"""

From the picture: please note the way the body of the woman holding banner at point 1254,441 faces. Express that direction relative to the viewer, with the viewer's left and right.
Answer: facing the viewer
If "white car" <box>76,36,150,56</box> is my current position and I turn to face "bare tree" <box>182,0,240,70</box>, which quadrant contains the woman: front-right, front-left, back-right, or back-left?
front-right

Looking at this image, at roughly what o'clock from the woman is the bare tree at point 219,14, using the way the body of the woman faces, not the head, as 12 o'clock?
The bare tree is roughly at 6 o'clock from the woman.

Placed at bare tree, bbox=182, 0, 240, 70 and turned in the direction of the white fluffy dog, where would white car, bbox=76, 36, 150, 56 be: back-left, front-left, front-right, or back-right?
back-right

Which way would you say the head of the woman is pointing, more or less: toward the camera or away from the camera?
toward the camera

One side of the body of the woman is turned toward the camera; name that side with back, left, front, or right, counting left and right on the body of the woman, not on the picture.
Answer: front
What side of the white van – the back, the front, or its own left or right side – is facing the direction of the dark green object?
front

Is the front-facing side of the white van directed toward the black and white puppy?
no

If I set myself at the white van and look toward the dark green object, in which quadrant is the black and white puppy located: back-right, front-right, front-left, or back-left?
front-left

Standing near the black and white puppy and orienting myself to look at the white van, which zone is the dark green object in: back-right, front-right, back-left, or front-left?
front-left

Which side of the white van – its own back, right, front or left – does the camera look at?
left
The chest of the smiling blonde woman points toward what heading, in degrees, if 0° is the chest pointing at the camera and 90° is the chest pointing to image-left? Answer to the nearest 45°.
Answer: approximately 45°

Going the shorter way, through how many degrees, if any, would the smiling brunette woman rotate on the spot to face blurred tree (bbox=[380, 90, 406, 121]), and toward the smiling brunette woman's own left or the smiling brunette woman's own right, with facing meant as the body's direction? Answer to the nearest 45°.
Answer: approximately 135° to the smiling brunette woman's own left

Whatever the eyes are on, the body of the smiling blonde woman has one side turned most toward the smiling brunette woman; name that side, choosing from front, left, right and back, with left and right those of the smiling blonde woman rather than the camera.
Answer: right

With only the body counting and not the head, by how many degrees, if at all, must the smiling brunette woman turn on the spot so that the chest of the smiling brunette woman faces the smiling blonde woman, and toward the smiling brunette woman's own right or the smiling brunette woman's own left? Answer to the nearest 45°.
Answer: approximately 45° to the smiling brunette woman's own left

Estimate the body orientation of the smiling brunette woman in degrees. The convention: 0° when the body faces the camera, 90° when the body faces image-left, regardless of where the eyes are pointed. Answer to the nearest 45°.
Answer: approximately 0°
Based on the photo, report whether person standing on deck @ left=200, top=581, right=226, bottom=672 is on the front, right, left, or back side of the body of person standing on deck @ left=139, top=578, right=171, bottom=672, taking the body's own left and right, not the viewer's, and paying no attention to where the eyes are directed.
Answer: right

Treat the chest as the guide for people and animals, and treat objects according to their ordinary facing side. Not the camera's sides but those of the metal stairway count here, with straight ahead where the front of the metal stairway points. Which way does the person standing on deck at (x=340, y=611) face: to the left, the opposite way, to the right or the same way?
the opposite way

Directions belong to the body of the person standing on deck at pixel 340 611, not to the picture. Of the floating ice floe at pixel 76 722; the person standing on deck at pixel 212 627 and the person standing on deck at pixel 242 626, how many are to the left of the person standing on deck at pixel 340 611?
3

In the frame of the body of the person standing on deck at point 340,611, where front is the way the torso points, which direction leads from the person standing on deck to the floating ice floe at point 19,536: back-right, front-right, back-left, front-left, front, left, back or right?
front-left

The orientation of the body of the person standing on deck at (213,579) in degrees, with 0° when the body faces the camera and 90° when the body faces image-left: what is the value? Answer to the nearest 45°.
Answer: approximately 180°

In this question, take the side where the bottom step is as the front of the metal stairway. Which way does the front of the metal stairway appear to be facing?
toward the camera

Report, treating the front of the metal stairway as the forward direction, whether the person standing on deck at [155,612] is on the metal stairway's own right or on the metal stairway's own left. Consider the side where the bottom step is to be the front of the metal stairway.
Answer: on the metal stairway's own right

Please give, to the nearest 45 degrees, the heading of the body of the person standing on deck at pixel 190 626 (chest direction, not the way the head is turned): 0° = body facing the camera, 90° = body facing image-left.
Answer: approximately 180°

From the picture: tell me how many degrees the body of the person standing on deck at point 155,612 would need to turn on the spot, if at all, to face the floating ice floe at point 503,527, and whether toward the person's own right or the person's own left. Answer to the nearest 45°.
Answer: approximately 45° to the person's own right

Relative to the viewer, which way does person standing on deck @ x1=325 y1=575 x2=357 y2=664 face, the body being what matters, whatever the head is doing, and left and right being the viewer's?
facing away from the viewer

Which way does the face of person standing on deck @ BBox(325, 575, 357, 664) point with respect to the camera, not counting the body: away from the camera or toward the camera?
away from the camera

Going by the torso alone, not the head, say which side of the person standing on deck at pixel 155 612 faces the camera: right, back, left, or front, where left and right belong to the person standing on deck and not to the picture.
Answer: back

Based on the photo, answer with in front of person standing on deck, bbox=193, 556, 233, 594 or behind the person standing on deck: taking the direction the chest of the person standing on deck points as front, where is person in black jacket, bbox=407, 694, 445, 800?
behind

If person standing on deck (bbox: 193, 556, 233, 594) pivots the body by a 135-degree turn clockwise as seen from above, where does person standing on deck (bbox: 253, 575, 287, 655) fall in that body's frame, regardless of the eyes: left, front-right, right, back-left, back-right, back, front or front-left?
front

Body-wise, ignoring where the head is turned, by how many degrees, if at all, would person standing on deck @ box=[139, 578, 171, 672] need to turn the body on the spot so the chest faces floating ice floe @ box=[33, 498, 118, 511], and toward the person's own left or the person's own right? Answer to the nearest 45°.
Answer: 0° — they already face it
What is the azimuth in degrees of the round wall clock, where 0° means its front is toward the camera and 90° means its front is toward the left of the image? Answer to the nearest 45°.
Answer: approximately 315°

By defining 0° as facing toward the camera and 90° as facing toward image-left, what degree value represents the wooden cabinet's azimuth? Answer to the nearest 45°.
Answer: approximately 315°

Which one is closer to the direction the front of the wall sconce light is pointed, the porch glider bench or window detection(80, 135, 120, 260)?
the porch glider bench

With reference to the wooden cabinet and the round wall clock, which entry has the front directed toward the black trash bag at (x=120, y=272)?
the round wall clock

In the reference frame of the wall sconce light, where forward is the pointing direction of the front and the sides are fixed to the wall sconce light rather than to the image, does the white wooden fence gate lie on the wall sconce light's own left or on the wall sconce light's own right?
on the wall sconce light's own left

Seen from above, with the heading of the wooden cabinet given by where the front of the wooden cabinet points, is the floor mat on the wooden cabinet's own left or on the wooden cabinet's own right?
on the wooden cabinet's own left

"""

### TASK OBJECTIVE
Retype exactly the lines from the one containing "By defining 0°" through the end of the data. Add nothing.

### RESPONSE TO THIS EXERCISE
By defining 0° as facing toward the camera and 90° as facing toward image-left, what degree value represents the wooden cabinet's azimuth? Answer to the nearest 45°.
Answer: approximately 315°

Which one is closer to the direction the front of the wall sconce light is pointed, the porch glider bench or window detection(80, 135, 120, 260)?
the porch glider bench

With reference to the wooden cabinet and the round wall clock, which entry has the front directed toward the black trash bag at (x=120, y=272)?
the round wall clock

In the reference frame of the wall sconce light, where forward is the pointing direction of the front and the sides are fixed to the wall sconce light rather than to the image, does the white wooden fence gate lie on the wall sconce light's own left or on the wall sconce light's own right?
on the wall sconce light's own left

Seen from above, with the heading of the wooden cabinet given by where the front of the wooden cabinet points, is the floor mat on the wooden cabinet's own left or on the wooden cabinet's own right?
on the wooden cabinet's own left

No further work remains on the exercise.